Himalayan Glaciergate and Science

Copenhagen has come and gone and the net residue which remains left over after this ‘most expensive picnic’ in recent history has variously been described as Climategate and, of late, the Himalayan Glaciergate. COP 15 negotiations have also been referred to as NATO confabulations, meaning No Action and Talk Only ( NATO, as an acronym). Being in Uttarakhand obviously one’s attention is drawn more towards what gets discussed related to the state of science on various aspects of the physical feature called the Himalayas on the one hand, and the state of science in our Himalayan states, on the other. Whither Himalayan Science ?

 

Abode of  Science

This state has had the most enviable distinction of having produced many a scientists of great repute and several FNIs and FNAScs who have been associated with this state went on to become synonymous with and a by-word of their respective disciplines. Several of them have also occupied highest positions even in the field of ‘management of science’, heading institutions like the Council of Scientific and Industrial Research ( CSIR) or various institutions affiliated to CSIR, JLN Centre of Advance Research, BARC,TIFR, and so on. Same has been the case with the IARI and Forestry research institutions. Professors like D.D. Pant, K.S. Valdiya, RS Bhakuni ( ITRC ), A.N. Purohit, SK Joshi, JS Singh, SP Singh, YPS Pangtey and GS Rawat, to name a few, with whom we all are familiar. I have had the privilege of knowing most of them personally and have often marveled at our own callous apathy towards many of them, a great pity and shame, to say the least.
########################################
Tasks to carry out.
1. Revise the lines of the listing from the line with "Помощь семье также от о. Николая" to the line with "Филипповское Киржачского" so that "лесоповал" becomes "лесозаготовки", and give those lines again with everything else unchanged.
2. Carry on the essay about Himalayan science past its last sentence.
########################################
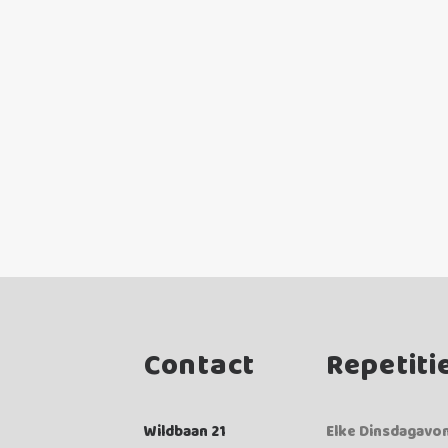
Contact
Repetiti
Wildbaan 21
Elke Dinsdagavo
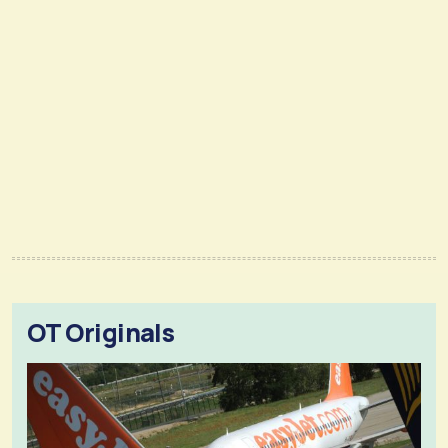
OT Originals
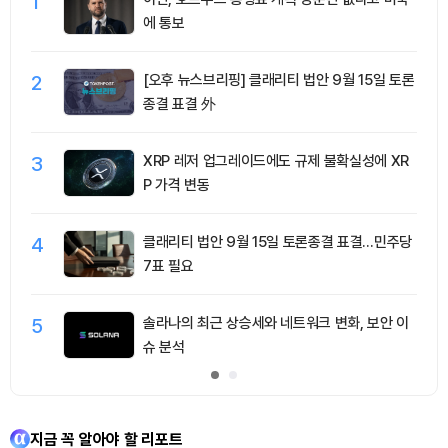
1
에 통보
2
[오후 뉴스브리핑] 클래리티 법안 9월 15일 토론
종결 표결 外
3
XRP 레저 업그레이드에도 규제 불확실성에 XR
P 가격 변동
4
클래리티 법안 9월 15일 토론종결 표결…민주당
7표 필요
5
솔라나의 최근 상승세와 네트워크 변화, 보안 이
슈 분석
지금 꼭 알아야 할 리포트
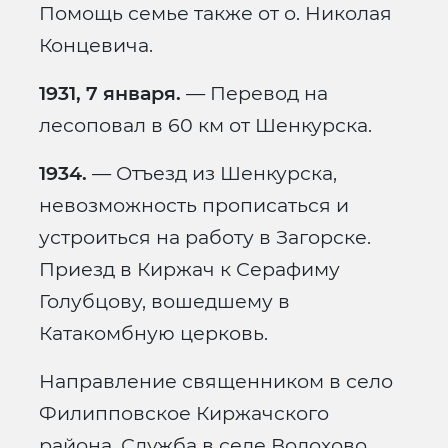
Помощь семье также от о. Николая
Концевича.
1931, 7 января.
— Перевод на
лесоповал в 60 км от Шенкурска.
1934.
— Отъезд из Шенкурска,
невозможность прописаться и
устроиться на работу в Загорске.
Приезд в Киржач к Серафиму
Голубцову, вошедшему в
Катакомбную церковь.
Направление священником в село
Филипповское Киржачского
района. Служба в селе Волохово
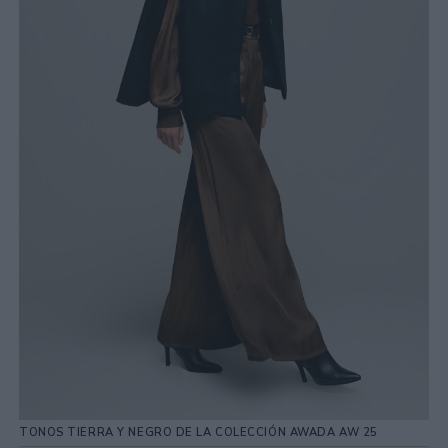
TONOS TIERRA Y NEGRO DE LA COLECCIÓN AWADA AW 25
########################################
Task answers.
1.
Помощь семье также от о. Николая
Концевича.
1931, 7 января.
— Перевод на
лесозаготовки в 60 км от Шенкурска.
1934.
— Отъезд из Шенкурска,
невозможность прописаться и
устроиться на работу в Загорске.
Приезд в Киржач к Серафиму
Голубцову, вошедшему в
Катакомбную церковь.
Направление священником в село
Филипповское Киржачского

2.
Besides being home to these eminent scientists and science-managers Uttarakhand is also a host to scores of scientific institutions dedicated to the scientific fields of Forest, Environment, Wildlife, Himalayan Geology, Astronomy (ARIES), Land, Forest and Oceanic Surveys, Soil and Water, Veterinary (IVRI), Mountain Agriculture ( DARL and Vivekanand PKRI ), Defence ( DRDO), Agriculture and allied disciplines which are either assisted by the related central Ministry or the Department of Science and Technology. Taking the eminent scientists, science-managers and the scientific institutions together this Abode of Snow ( as Kenneth Mason once called it ) could easily be called as the Abode of Science, as well.

 

Himalayan  Glaciers  and  Science

Right on the heels of the University of East Anglia’s e-mail scandal, on the eve of Copenhagen Summit itself, the climate skeptics, it might be recalled helped themselves to yet another celebration when a climate change ‘theory’ came under a cloud because of the retraction of an unfounded claim in an Intergovernmental Panel on Climate Change’s ( IPCC ) report from 2007. This related to the item which claimed that the glaciers of the Himalayas could disappear by 2035 i.e. in 25 years from now ! It was drawn from a campaign report by the WWF, which had taken it from an interview with an Indian glaciologist published years earlier in New Scientist. It was not based on peer-reviewed science and should not have been included in the IPCC’s Fourth Assessment Report ( AR 4 ).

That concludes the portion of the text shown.